En el reciente título publicado en español ¿Por qué es santo? (Ediciones B, 2010), los autores, Slawovir Oder y Saverio Gaeta, resumen en 186 páginas las razones por las cuales Juan Pablo II debe ser beatificado, luego de haber pasado casi seis años de su retorno a la Casa del Padre. No es un recuento de milagros, sino de algo más milagroso: el milagro de la vida íntima, de piedad, de austeridad, de oración, de sacrificio, desprendimiento y amor al prójimo en sus 84 años, 9 meses y 13 días de existir.
Monseñor Oder, quien es el encargado de llevar la causa de beatificación, registra a Karol Wojtyla desde su infancia (hay anécdotas maravillosas de su cercanía con la comunidad judía de su pueblo natal, o de su entrega como monaguillo) hasta su muerte, ocurrida el sábado 2 de abril de 2005, a las 21:37 horas. Desde luego, pasa revista a los 26 años, 5 meses y 17 días de su pontificado, haciendo especial énfasis en aquella enorme representación de la fe cristiana con la que nos regaló la última ocasión que bendijo a la multitud en la Plaza de San Pedro el miércoles 30 de marzo, durante la Audiencia General que no pudo pronunciar, pero que dijo más del que espera en Cristo que mil discursos.

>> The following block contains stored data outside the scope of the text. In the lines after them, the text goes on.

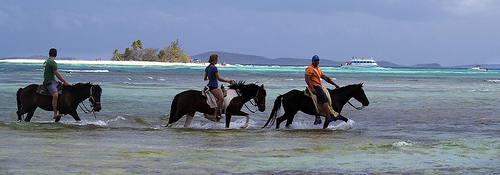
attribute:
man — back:
[18, 46, 80, 120]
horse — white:
[157, 79, 269, 122]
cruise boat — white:
[316, 50, 384, 79]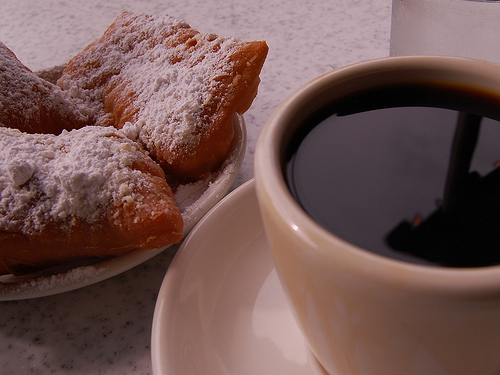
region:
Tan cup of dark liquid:
[256, 36, 499, 373]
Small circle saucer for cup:
[142, 185, 479, 373]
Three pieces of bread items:
[1, 10, 283, 281]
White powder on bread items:
[1, 23, 233, 239]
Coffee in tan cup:
[292, 67, 498, 284]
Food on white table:
[4, 2, 394, 374]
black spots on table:
[1, 0, 401, 374]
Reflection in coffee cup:
[389, 94, 498, 270]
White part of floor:
[396, 2, 499, 110]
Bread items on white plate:
[0, 77, 264, 289]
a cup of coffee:
[239, 36, 498, 372]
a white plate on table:
[142, 85, 497, 372]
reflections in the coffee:
[302, 82, 493, 243]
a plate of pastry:
[0, 9, 267, 286]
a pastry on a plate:
[3, 28, 266, 316]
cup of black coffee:
[226, 41, 498, 363]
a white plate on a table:
[130, 66, 496, 371]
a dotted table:
[35, 308, 127, 372]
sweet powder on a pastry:
[79, 33, 224, 135]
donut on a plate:
[63, 24, 265, 167]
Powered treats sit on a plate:
[0, 9, 266, 253]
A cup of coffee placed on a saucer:
[255, 48, 499, 373]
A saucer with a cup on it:
[142, 167, 329, 373]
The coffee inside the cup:
[275, 71, 495, 271]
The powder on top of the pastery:
[0, 126, 132, 218]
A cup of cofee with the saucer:
[137, 56, 498, 374]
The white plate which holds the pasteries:
[1, 117, 248, 308]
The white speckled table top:
[0, 1, 394, 373]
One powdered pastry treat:
[54, 15, 257, 175]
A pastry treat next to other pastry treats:
[0, 37, 76, 122]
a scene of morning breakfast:
[0, 1, 496, 372]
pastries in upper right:
[0, 64, 239, 257]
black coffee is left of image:
[287, 72, 498, 259]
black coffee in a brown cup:
[254, 225, 489, 370]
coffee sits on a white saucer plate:
[158, 219, 312, 372]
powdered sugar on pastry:
[1, 144, 123, 221]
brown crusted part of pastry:
[96, 209, 176, 253]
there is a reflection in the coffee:
[384, 105, 493, 256]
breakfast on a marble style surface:
[242, 0, 387, 63]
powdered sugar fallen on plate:
[6, 262, 106, 297]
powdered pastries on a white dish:
[0, 0, 266, 301]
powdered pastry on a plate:
[50, 5, 270, 175]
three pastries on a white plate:
[0, 0, 270, 305]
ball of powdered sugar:
[5, 152, 31, 182]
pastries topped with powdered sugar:
[0, 1, 270, 301]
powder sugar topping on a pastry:
[0, 121, 131, 213]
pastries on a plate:
[1, 6, 273, 304]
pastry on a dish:
[49, 6, 270, 176]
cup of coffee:
[251, 51, 498, 373]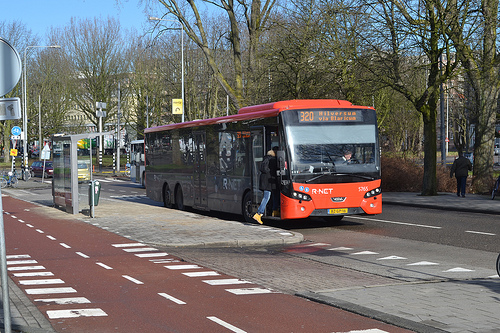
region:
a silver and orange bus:
[140, 91, 382, 223]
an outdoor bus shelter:
[46, 128, 110, 217]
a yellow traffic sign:
[168, 94, 185, 119]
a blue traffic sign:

Él, que proclamó 483 santos y mil 345 beatos, fue un predestinado, también, a la santidad. En tres sencillos pasajes de su vida gira, metafóricamente, el texto:
En 1945, siendo estudiante de universidad y seminarista, en la residencia de los estudiantes de la Universidad Jagellonica, alguien pegó un letrero en la puerta de la habitación de Karol Wojtyla (tenía 24 años), que fue como una premonición de su futura vida sacerdotal. Decía el cartelito: Futuro Santo. Eso da idea de que sus compañeros lo veían en camino a serlo, por su bondad y entrega al prójimo. También por su buen humor.
En uno de los últimos años de su pontificado, el tercero más largo de la historia, si contamos el de San Pedro, una religiosa polaca que apoyaba al Papa en su vida cotidiana le dijo (porque lo veía muy agotado): “Me preocupa Su Santidad. El Papa le respondió al vuelo: “A mí también”. Lo cual implica que, no obstante los aplausos y el reconocimiento universal, el Papa sabía que debía seguir trabajando hasta el final por ganarse la gloria.
Finalmente, los cartelones que aquel 8 de abril de 2005, en sus funerales, aparecieron en la multitud presente: Santo ya. Quiere decir que no nada más murió en olor de muchedumbre, sino también en olor –ese olor penetrante, bellísimo, arrebatador— de santidad.
Quiera Dios que este sombrío 2011 –por decir algo, en el mes de abril— nos sea dada su beatificación, como un regalo del cielo: como una luz.